In [4]:
!pip install -q pandas sqlalchemy openpyxl
print("✅ Installed: pandas, sqlalchemy, openpyxl")

✅ Installed: pandas, sqlalchemy, openpyxl


In [6]:
import os
import shutil
import time
import logging
from datetime import datetime

import pandas as pd
from sqlalchemy import create_engine, text
from google.colab import files as gfiles
from IPython.display import display

WATCH_FOLDER = "data"
PROCESSED_FOLDER = "processed"
FAILED_FOLDER = "failed"
DB_FILE = "sales.db"
TABLE_NAME = "sales"
PROCESSED_TABLE = "processed_files"
POLL_SECONDS = 5
SUPPORTED_EXTENSIONS = (".csv", ".xlsx", ".xls")

logging.basicConfig(level=logging.INFO, format="%(asctime)s [%(levelname)s] %(message)s")



In [7]:
for folder in (WATCH_FOLDER, PROCESSED_FOLDER, FAILED_FOLDER):
    os.makedirs(folder, exist_ok=True)
print("✅ Folders ready:", WATCH_FOLDER, PROCESSED_FOLDER, FAILED_FOLDER)
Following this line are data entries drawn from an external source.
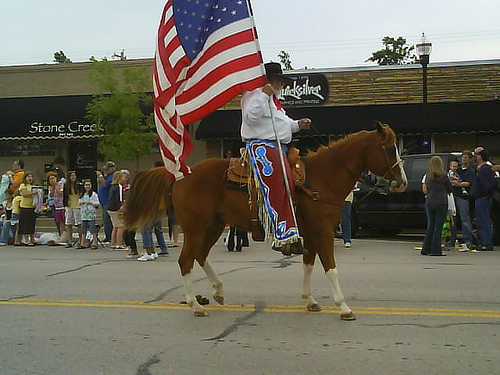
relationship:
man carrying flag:
[233, 55, 287, 227] [162, 5, 253, 115]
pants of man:
[239, 152, 296, 227] [233, 55, 287, 227]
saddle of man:
[224, 159, 245, 181] [233, 55, 287, 227]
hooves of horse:
[204, 291, 226, 305] [147, 160, 346, 257]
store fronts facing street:
[326, 73, 469, 128] [2, 249, 75, 269]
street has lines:
[2, 249, 75, 269] [74, 283, 145, 318]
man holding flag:
[233, 55, 287, 227] [162, 5, 253, 115]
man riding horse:
[233, 55, 287, 227] [147, 160, 346, 257]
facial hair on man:
[266, 84, 284, 92] [233, 55, 287, 227]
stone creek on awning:
[30, 123, 101, 136] [0, 108, 22, 141]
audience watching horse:
[2, 170, 96, 234] [147, 160, 346, 257]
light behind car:
[406, 69, 433, 93] [389, 214, 415, 237]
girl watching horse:
[78, 181, 99, 238] [147, 160, 346, 257]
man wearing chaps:
[233, 55, 287, 227] [261, 181, 306, 243]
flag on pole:
[162, 5, 253, 115] [404, 62, 434, 86]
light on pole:
[406, 69, 433, 93] [404, 62, 434, 86]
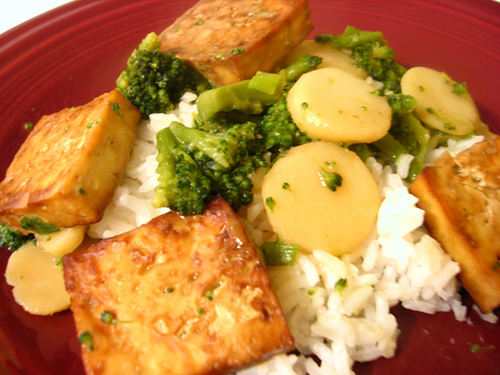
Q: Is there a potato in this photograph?
A: Yes, there is a potato.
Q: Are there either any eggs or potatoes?
A: Yes, there is a potato.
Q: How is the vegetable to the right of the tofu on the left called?
A: The vegetable is a potato.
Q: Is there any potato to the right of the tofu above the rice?
A: Yes, there is a potato to the right of the tofu.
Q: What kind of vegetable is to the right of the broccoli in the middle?
A: The vegetable is a potato.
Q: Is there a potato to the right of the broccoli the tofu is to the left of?
A: Yes, there is a potato to the right of the broccoli.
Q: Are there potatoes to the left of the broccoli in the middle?
A: No, the potato is to the right of the broccoli.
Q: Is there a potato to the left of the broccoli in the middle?
A: No, the potato is to the right of the broccoli.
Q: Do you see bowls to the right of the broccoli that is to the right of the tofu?
A: No, there is a potato to the right of the broccoli.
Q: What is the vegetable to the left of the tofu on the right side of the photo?
A: The vegetable is a potato.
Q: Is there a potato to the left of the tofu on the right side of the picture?
A: Yes, there is a potato to the left of the tofu.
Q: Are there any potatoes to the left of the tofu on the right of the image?
A: Yes, there is a potato to the left of the tofu.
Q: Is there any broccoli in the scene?
A: Yes, there is broccoli.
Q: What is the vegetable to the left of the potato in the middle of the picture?
A: The vegetable is broccoli.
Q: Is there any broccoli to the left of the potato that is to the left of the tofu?
A: Yes, there is broccoli to the left of the potato.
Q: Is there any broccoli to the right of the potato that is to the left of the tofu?
A: No, the broccoli is to the left of the potato.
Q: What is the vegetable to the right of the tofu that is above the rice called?
A: The vegetable is broccoli.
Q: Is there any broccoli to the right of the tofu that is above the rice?
A: Yes, there is broccoli to the right of the tofu.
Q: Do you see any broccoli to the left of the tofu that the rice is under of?
A: No, the broccoli is to the right of the tofu.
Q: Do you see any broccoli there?
A: Yes, there is broccoli.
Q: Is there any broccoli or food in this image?
A: Yes, there is broccoli.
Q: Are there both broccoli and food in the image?
A: Yes, there are both broccoli and food.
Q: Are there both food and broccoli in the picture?
A: Yes, there are both broccoli and food.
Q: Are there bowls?
A: No, there are no bowls.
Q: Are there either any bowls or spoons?
A: No, there are no bowls or spoons.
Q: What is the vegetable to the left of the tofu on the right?
A: The vegetable is broccoli.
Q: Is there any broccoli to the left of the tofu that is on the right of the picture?
A: Yes, there is broccoli to the left of the tofu.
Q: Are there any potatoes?
A: Yes, there is a potato.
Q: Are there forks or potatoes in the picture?
A: Yes, there is a potato.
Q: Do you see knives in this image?
A: No, there are no knives.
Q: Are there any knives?
A: No, there are no knives.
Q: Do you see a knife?
A: No, there are no knives.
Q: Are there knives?
A: No, there are no knives.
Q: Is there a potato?
A: Yes, there is a potato.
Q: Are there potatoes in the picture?
A: Yes, there is a potato.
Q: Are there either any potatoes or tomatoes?
A: Yes, there is a potato.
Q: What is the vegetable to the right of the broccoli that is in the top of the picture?
A: The vegetable is a potato.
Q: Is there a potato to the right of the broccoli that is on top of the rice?
A: Yes, there is a potato to the right of the broccoli.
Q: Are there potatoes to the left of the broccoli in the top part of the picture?
A: No, the potato is to the right of the broccoli.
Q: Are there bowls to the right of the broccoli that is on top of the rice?
A: No, there is a potato to the right of the broccoli.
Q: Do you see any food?
A: Yes, there is food.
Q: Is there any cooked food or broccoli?
A: Yes, there is cooked food.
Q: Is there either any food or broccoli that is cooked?
A: Yes, the food is cooked.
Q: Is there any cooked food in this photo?
A: Yes, there is cooked food.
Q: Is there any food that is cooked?
A: Yes, there is food that is cooked.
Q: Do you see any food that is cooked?
A: Yes, there is food that is cooked.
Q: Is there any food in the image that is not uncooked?
A: Yes, there is cooked food.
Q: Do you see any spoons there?
A: No, there are no spoons.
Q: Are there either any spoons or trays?
A: No, there are no spoons or trays.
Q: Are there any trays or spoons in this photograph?
A: No, there are no spoons or trays.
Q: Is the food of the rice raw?
A: No, the food is cooked.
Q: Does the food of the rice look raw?
A: No, the food is cooked.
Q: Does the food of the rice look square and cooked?
A: Yes, the food is square and cooked.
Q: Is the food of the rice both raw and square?
A: No, the food is square but cooked.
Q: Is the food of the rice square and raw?
A: No, the food is square but cooked.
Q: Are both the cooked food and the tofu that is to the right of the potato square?
A: Yes, both the food and the tofu are square.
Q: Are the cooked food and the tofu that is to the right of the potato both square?
A: Yes, both the food and the tofu are square.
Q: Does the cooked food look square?
A: Yes, the food is square.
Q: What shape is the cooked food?
A: The food is square.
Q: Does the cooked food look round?
A: No, the food is square.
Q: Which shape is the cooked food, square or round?
A: The food is square.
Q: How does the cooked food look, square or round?
A: The food is square.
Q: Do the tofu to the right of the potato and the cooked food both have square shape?
A: Yes, both the tofu and the food are square.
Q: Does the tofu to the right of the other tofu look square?
A: Yes, the tofu is square.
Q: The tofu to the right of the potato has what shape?
A: The tofu is square.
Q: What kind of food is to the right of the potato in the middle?
A: The food is tofu.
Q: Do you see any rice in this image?
A: Yes, there is rice.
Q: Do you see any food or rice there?
A: Yes, there is rice.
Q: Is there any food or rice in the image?
A: Yes, there is rice.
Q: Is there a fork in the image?
A: No, there are no forks.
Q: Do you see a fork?
A: No, there are no forks.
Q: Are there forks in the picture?
A: No, there are no forks.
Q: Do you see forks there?
A: No, there are no forks.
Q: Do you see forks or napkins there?
A: No, there are no forks or napkins.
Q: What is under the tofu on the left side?
A: The rice is under the tofu.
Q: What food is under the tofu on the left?
A: The food is rice.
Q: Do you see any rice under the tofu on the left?
A: Yes, there is rice under the tofu.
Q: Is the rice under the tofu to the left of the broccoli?
A: Yes, the rice is under the tofu.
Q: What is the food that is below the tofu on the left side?
A: The food is rice.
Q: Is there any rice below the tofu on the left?
A: Yes, there is rice below the tofu.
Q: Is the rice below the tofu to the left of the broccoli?
A: Yes, the rice is below the tofu.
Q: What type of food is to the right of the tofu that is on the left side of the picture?
A: The food is rice.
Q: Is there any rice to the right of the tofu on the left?
A: Yes, there is rice to the right of the tofu.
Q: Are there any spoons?
A: No, there are no spoons.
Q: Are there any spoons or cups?
A: No, there are no spoons or cups.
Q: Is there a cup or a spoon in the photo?
A: No, there are no spoons or cups.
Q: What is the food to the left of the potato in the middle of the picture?
A: The food is tofu.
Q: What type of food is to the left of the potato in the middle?
A: The food is tofu.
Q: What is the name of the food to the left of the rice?
A: The food is tofu.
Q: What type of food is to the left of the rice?
A: The food is tofu.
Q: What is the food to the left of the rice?
A: The food is tofu.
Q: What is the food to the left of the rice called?
A: The food is tofu.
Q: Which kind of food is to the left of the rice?
A: The food is tofu.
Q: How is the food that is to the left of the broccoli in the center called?
A: The food is tofu.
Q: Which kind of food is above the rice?
A: The food is tofu.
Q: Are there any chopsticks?
A: No, there are no chopsticks.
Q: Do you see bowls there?
A: No, there are no bowls.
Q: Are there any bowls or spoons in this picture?
A: No, there are no bowls or spoons.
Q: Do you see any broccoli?
A: Yes, there is broccoli.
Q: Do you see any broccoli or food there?
A: Yes, there is broccoli.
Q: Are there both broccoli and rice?
A: Yes, there are both broccoli and rice.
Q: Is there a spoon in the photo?
A: No, there are no spoons.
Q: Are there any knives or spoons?
A: No, there are no spoons or knives.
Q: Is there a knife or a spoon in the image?
A: No, there are no spoons or knives.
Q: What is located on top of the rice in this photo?
A: The broccoli is on top of the rice.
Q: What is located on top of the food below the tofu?
A: The broccoli is on top of the rice.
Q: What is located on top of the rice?
A: The broccoli is on top of the rice.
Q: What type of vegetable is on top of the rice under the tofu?
A: The vegetable is broccoli.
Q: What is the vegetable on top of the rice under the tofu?
A: The vegetable is broccoli.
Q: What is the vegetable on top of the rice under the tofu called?
A: The vegetable is broccoli.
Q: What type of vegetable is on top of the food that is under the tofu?
A: The vegetable is broccoli.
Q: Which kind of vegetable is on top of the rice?
A: The vegetable is broccoli.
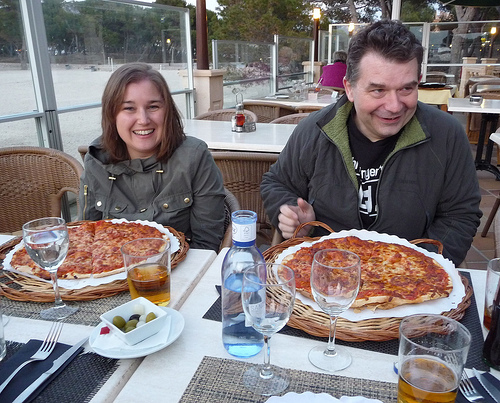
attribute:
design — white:
[350, 152, 382, 218]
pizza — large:
[5, 219, 170, 277]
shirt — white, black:
[341, 106, 408, 232]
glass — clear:
[244, 271, 285, 391]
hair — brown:
[70, 55, 203, 162]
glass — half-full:
[117, 236, 178, 307]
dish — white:
[96, 293, 168, 347]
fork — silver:
[1, 316, 69, 360]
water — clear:
[21, 212, 87, 329]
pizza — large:
[298, 215, 498, 371]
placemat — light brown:
[173, 356, 398, 401]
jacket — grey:
[97, 134, 220, 230]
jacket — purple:
[312, 61, 339, 104]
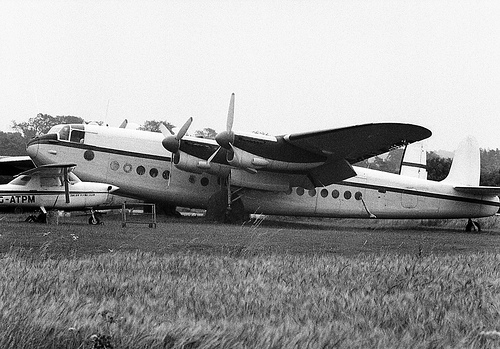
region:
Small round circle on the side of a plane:
[104, 156, 122, 174]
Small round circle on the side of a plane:
[119, 161, 131, 172]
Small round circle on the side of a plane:
[132, 161, 151, 184]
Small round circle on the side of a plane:
[161, 168, 170, 181]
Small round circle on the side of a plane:
[185, 170, 194, 184]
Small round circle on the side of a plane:
[303, 186, 318, 203]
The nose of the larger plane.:
[26, 137, 38, 155]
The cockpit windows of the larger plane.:
[52, 125, 83, 144]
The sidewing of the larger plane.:
[263, 119, 432, 173]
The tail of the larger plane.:
[443, 127, 485, 189]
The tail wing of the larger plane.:
[450, 185, 498, 198]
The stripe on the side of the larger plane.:
[29, 137, 496, 217]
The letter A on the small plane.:
[10, 193, 15, 204]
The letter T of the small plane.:
[16, 194, 21, 204]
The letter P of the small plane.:
[21, 194, 26, 204]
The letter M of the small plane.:
[27, 192, 35, 207]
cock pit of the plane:
[43, 117, 88, 154]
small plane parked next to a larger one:
[1, 105, 146, 240]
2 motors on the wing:
[146, 108, 308, 181]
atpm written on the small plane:
[6, 184, 44, 209]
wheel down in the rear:
[461, 219, 487, 239]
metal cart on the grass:
[110, 196, 165, 232]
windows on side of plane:
[99, 153, 171, 184]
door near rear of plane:
[401, 184, 434, 214]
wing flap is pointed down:
[301, 163, 378, 190]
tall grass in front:
[3, 235, 342, 345]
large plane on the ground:
[26, 120, 498, 232]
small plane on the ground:
[1, 160, 122, 222]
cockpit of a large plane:
[59, 120, 85, 145]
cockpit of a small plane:
[41, 170, 78, 192]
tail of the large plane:
[447, 138, 498, 210]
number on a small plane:
[1, 192, 36, 208]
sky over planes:
[1, 1, 498, 158]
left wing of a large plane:
[258, 115, 436, 180]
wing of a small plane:
[17, 163, 79, 174]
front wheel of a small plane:
[83, 204, 103, 229]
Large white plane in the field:
[24, 113, 494, 241]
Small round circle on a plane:
[103, 159, 120, 178]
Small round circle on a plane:
[122, 156, 131, 180]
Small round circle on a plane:
[133, 164, 147, 180]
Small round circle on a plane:
[146, 161, 161, 188]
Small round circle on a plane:
[155, 163, 176, 189]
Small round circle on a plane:
[183, 167, 200, 187]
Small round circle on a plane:
[198, 176, 208, 197]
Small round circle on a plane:
[353, 188, 366, 210]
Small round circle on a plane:
[340, 187, 353, 207]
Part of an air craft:
[33, 117, 133, 172]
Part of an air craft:
[87, 116, 173, 197]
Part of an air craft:
[216, 135, 314, 221]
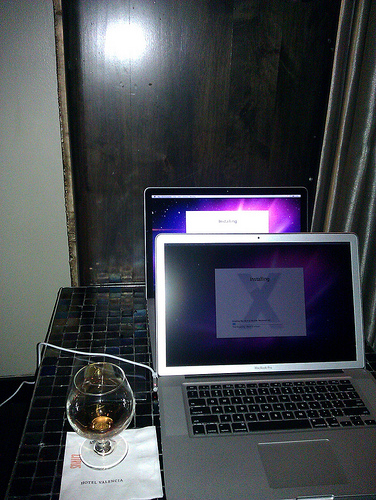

✅ Folders ready: data processed failed


In [8]:
print("⬆️ Upload your sales.csv file...")
uploaded = gfiles.upload()
for fname in uploaded.keys():
    dest = os.path.join(WATCH_FOLDER, fname)
    if os.path.exists(dest):
        os.remove(dest)
    os.rename(fname, dest)
    print(f"✅ Moved {fname} → {dest}")
print("Files in data/:", os.listdir(WATCH_FOLDER))


⬆️ Upload your sales.csv file...


Saving sales.csv to sales.csv
✅ Moved sales.csv → data/sales.csv
Files in data/: ['sales.csv']


In [10]:
 Helper Functions for DB & File Processing

def create_db_engine(db_file=DB_FILE):
    """Create a connection to the SQLite database using SQLAlchemy."""
    return create_engine(f"sqlite:///{db_file}", future=True)

def init_db(engine):
    """Create processed_files table if it doesn't exist."""
    with engine.begin() as conn:
        conn.execute(text(f"""
            CREATE TABLE IF NOT EXISTS {PROCESSED_TABLE} (
                filename TEXT PRIMARY KEY,
                processed_at TEXT
            )
        """))

def has_been_processed(engine, filename):
    """Check if this filename already exists in processed_files table."""
    with engine.connect() as conn:
        return conn.execute(
            text(f"SELECT 1 FROM {PROCESSED_TABLE} WHERE filename = :fn"),
            {"fn": filename}
        ).first() is not None

def mark_processed(engine, filename):
    """Add this filename to processed_files with the current timestamp."""
    with engine.begin() as conn:
        conn.execute(
            text(f"INSERT OR REPLACE INTO {PROCESSED_TABLE} VALUES (:fn, :ts)"),
            {"fn": filename, "ts": datetime.utcnow().isoformat()}
        )

def read_file_to_df(filepath):
    """Read CSV or Excel file into a Pandas DataFrame (with encoding fallback)."""
    ext = os.path.splitext(filepath)[1].lower()
    if ext == ".csv":
        try:
            return pd.read_csv(filepath, encoding="utf-8")
        except:
            return pd.read_csv(filepath, encoding="latin1")
    elif ext in (".xlsx", ".xls"):
        return pd.read_excel(filepath)
    else:
        raise ValueError(f"Unsupported file: {ext}")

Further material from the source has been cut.